Понаторевший за эти годы в грамоте Селиванов решил теперь с опозданием в два десятка лет, что тогда, пожалуй, в нем заговорил вдруг прадед — тульский крестьянин. Из своей немеханизированной дали, через три поколенья заводских рабочих, отринутых от земли, он дотянулся-таки до индустриального правнука и постучался ему в сердце древней и вечной обидой хлебороба.
А над той вон круглой рощицей зло клубился тогда черный жирный дым: горело бензохранилище, подожженное немецкими самолетами. Это война расписалась в русском небе, подала свою первую весточку молодому Селиванову, пообещала и до него добраться…
Больше всего ему хотелось сейчас побыть одному, чтобы не пропустить ни одной приметы и без помех припомнить все, что было тогда вокруг. Но вслед за ним на площадку вышла проводница Зина. В душе Селиванов подосадовал на непрошеную соседку, но, общительный от природы, ничем не выдал своего недовольства и даже улыбнулся Зине в ответ. Сдается, с непривычки к таким занятиям он все-таки немного стеснялся того, что до срока ударился в пенсионерские делишки: ворошит тут стародавние свои воспоминания, поросшие быльем.
Маленькая, быстрая в движениях Зина была того неопределенного возраста, когда сразу видно, что перед тобой не молоденькая девушка, но и пожилой такую женщину назвать еще рановато.
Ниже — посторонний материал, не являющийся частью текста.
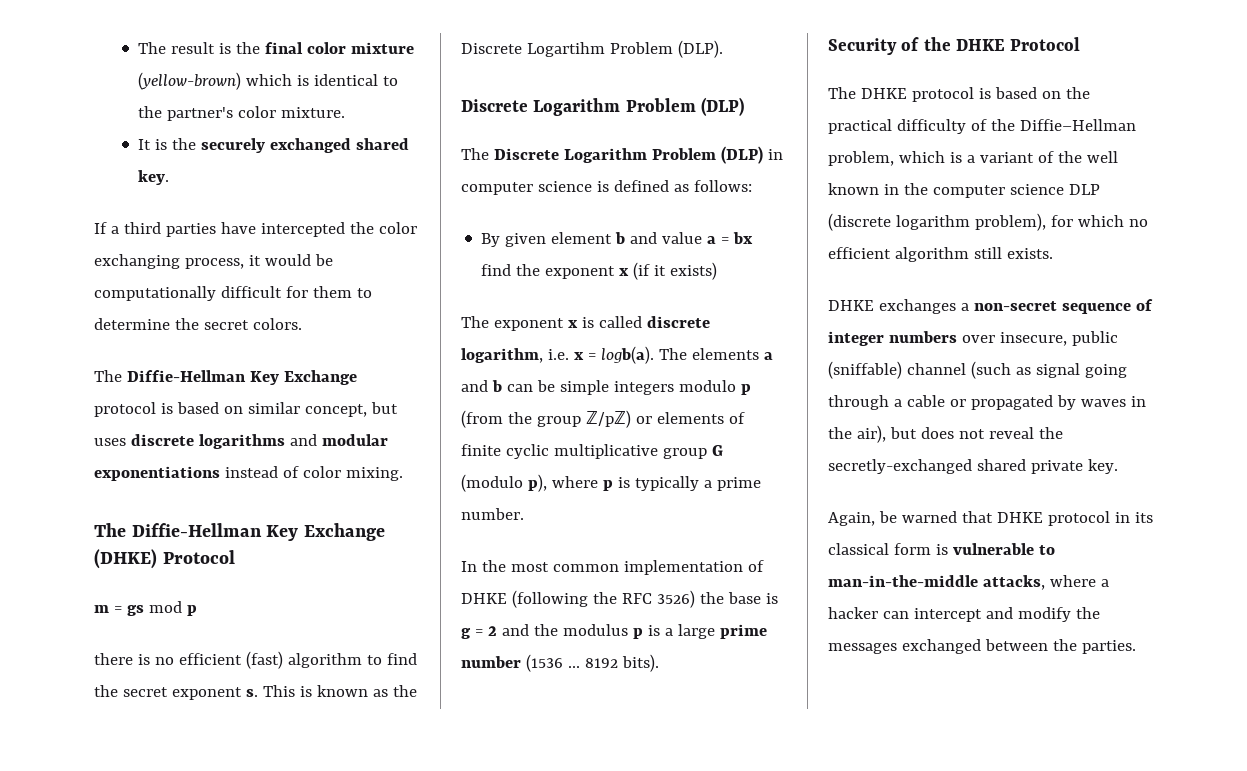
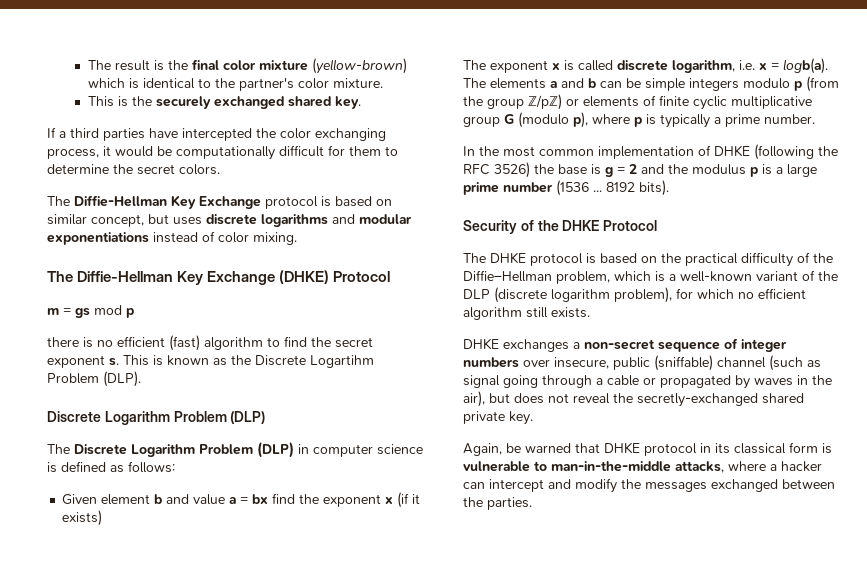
[138,139,152,150] It -> [87,96,114,107] This
[481,233,547,247] By given -> [62,494,98,505] Given
(975, 159) none -> [680,271,752,282] well-known
[1086,151,1118,163] [828,183,1064,198] well known in the computer science -> (838, 276) none

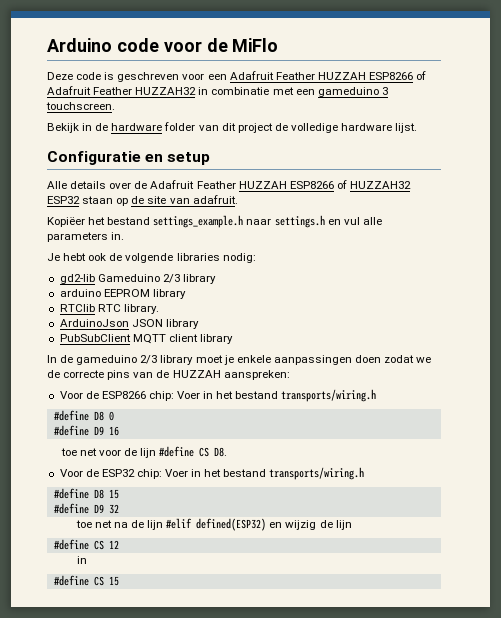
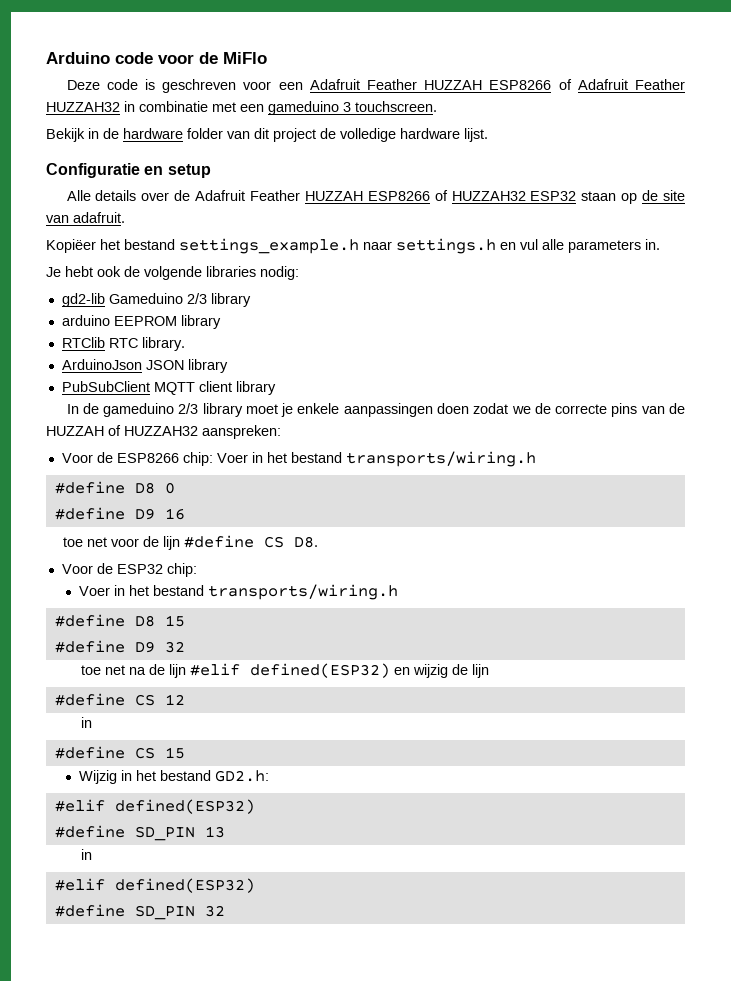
(221, 374) none -> [108,425,198,436] of HUZZAH32
(162, 474) none -> (197, 570) //
(119, 581) none -> [79,770,270,784] [54,799,255,814] [54,825,225,841] [80,849,92,860] [54,878,255,893] [54,904,225,920] // Wijzig in het bestand GD2.h: // #elif defined(ESP32) // #define SD_PIN 13 // in // #elif defined(ESP32) // #define SD_PIN 32

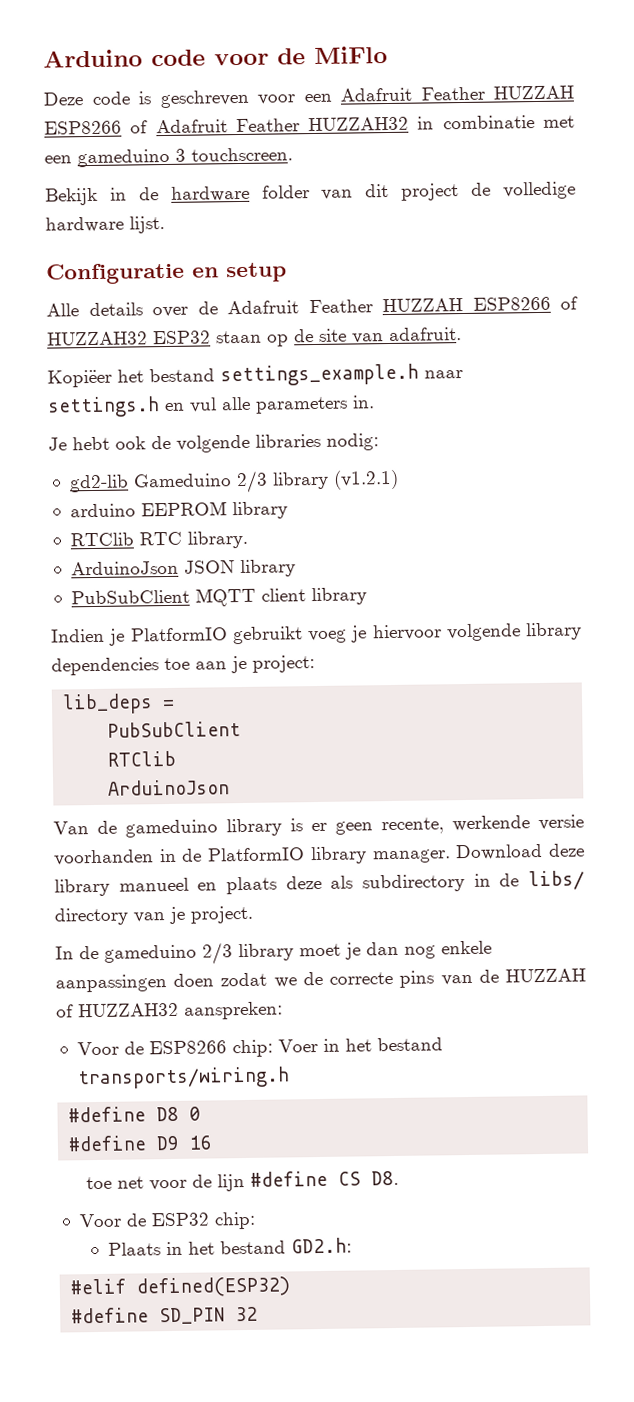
(251, 300) none -> [332,469,399,490] (v1.2.1)
(276, 388) none -> [51,622,582,646] [51,655,315,676] [62,693,176,715] [107,721,242,738] [107,750,177,767] [108,779,231,796] [53,814,584,838] [53,843,585,866] [54,870,585,897] [54,905,253,926] // Indien je PlatformIO gebruikt voeg je hiervoor volgende library dependencies toe aan je project: // lib_deps = // PubSubClient // RTClib // ArduinoJson // Van de gameduino library is er geen recente, werkende versie voorhanden in de PlatformIO library manager. Download deze library manueel en plaats deze als subdirectory in de libs/ directory van je project.
(294, 410) none -> [366,941,436,959] dan nog
[79,584,399,600] [54,614,185,627] [54,640,185,653] [80,663,489,678] [54,693,185,706] [80,717,92,728] [54,746,185,759] [79,770,118,784] Voer in het bestand transports/wiring.h // #define D8 15 // #define D9 32 // toe net na de lijn #elif defined(ESP32) en wijzig de lijn // #define CS 12 // in // #define CS 15 // Wijzig -> [107,1242,161,1256] Plaats
[54,825,225,841] [80,849,92,860] [54,878,255,893] // #define SD_PIN 13 // in // #elif defined(ESP32) -> (291, 1287) none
Одни женщины выглядят так далеко за тридцать, а другие и в двадцать пять лет.
Селиванов вообще легко сходился с новыми людьми, а с Зиной за два дня пути у него установились те особые, с виду совсем простые, а по сути дела, если толком разобраться, очень сложные отношения, какие сами собой, помимо воли, складываются между людьми, с первого взгляда расположенными друг к другу. Ни единым словом не обмолвившись об этом, они оба тем не менее знали, что их что-то связывает, будто зыбкая ниточка протянулась меж ними. Но и Селиванов и Зина не были в жизни новичками, давно уже не преувеличивали это внезапное и трудно объяснимое чувство взаимной симпатии и, охотно подчиняясь ему, беря все хорошее, что оно им дарило, даже в мыслях не называли эту нечаянную радость любовью.
Зина смахнула тряпкой пыль с никелированного поручня, озабоченно глянула на часики и как бы между делом повернулась к Селиванову, собираясь поболтать с ним до остановки поезда.